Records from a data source
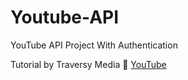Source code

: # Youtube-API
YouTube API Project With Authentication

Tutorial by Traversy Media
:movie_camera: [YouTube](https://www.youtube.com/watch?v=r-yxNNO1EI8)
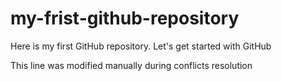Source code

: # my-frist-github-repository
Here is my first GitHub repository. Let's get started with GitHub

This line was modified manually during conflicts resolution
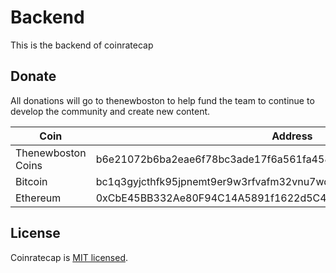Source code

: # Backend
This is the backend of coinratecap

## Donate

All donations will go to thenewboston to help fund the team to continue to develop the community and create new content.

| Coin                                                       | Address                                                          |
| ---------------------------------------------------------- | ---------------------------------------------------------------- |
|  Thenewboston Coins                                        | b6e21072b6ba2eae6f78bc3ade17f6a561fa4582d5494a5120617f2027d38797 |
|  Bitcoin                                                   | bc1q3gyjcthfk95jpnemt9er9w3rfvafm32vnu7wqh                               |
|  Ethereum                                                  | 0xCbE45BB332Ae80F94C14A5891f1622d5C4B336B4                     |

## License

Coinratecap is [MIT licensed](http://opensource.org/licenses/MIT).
--
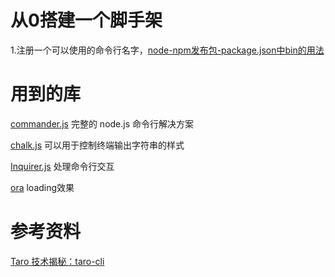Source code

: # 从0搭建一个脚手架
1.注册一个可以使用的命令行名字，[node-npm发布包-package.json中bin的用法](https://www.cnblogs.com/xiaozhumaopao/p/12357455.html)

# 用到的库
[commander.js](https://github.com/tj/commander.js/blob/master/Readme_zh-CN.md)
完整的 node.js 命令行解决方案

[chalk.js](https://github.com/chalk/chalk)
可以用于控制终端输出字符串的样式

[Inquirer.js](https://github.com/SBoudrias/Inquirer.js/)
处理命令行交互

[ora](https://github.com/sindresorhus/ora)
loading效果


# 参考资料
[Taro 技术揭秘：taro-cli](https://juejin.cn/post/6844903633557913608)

--- What the exercise asks ---
Retype the lines of the records from the one containing "[chalk.js](https://github.com/chalk/chalk)" to the one containing "[Taro 技术揭秘：tar", both included.

--- Exercise response ---
[chalk.js](https://github.com/chalk/chalk)
可以用于控制终端输出字符串的样式

[Inquirer.js](https://github.com/SBoudrias/Inquirer.js/)
处理命令行交互

[ora](https://github.com/sindresorhus/ora)
loading效果


# 参考资料
[Taro 技术揭秘：taro-cli](https://juejin.cn/post/6844903633557913608)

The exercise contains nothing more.